Kanun müsade etmiyor
Ülkemize sığınanlarla ilgili kanunda, “Hiç kimse; işkenceye, insanlık dışı ya da onur kırıcı ceza veya muameleye tabi tutulacağı ya da ırkı, dini, tabiiyeti, belli bir toplumsal gruba mensubiyeti veya siyasi fikirleri dolayısıyla hayatının veya hürriyetinin tehdit altında bulunacağı bir yere gönderilemez. Sınır dışı edileceği ülkede ölüm cezasına, işkenceye, insanlık dışı ya da onur kırıcı ceza-muameleye maruz kalacağı konusunda ciddi emare bulunan yabancı hakkında sınır dışı etme kararı alınamaz.” şeklinde açıkça ifade edilen durumların söz konusu olabileceği hiçbir ülkeye sınır dışı kararı alınamaz denilirken, İdare Mahkemesi Çin’e iade konusunda kanunda yer alan durumlardan herhangi birinin gerçekleşmesine dair somut bir delilin olmadığına hükmediyor.

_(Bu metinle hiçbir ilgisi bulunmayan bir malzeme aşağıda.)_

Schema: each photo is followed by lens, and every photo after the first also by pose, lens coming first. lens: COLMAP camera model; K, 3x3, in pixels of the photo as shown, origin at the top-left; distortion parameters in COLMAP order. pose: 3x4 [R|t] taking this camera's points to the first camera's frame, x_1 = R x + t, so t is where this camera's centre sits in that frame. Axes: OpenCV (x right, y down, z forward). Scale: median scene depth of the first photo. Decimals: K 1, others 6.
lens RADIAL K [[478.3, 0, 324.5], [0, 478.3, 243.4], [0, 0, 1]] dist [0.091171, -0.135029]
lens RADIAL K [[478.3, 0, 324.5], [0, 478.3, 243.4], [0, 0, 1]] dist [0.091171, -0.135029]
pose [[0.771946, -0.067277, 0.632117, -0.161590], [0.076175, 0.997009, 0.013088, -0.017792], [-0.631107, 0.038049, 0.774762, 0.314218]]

Türk Makamları Zulüm var diyor
Birleşmiş Milletler (BM), Çin’in Uygur politikalarına ilişkin çeşitli raporlar ve bildiriler yayımlamıştır. Özellikle, BM İnsan Hakları Yüksek Komiserliği’nin Ağustos 2022’de yayımladığı raporda, Çin’in Doğu Türkistan’daki uygulamalarının “Uluslararası suçlar, insanlığa karşı suçlar teşkil edebileceği” belirtilmiştir. Bu bildiriler Türkiye’de dahil olmak üzere 43 ülke tarafından imzalanmıştır.
Ayrıca, Ekim 2024’te BM Genel Kurulu’nda Avustralya, ABD, Almanya, Birleşik Krallık ve Japonya’nın da aralarında bulunduğu 15 ülke, Çin’in Doğu Türkistan ve Tibet’teki insan hakları ihlallerini kınayan ortak bir bildiri sunmuştur. Bu bildiride, Çin’in Uygur Türklerine ve diğer Müslüman azınlıklara yönelik uygulamaları sert bir dille eleştirilmiştir.

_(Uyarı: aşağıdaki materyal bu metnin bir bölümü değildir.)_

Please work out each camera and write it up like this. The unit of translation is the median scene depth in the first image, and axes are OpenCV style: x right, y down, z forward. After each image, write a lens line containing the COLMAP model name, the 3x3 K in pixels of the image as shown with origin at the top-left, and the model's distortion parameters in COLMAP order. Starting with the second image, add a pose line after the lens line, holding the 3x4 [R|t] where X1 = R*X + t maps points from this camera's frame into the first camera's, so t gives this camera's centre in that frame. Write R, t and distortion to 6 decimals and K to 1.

Ayrıca, Ocak 2024’te ABD’nin BM Temsilcisi, Çin’in Doğu Türkistan’daki insan hakları ihlallerini kınayan ve Uygur Türkçesiyle yayımlanan bir bildiri sunmuştur. Bu bildiride, Çin’in Uygur Türklerine yönelik baskıcı politikalarının derhal durdurulması çağrısı yapılmıştır.
Bu gelişmeler, uluslararası toplumun Çin’in Uygur politikalarına karşı artan tepkisini göstermektedir.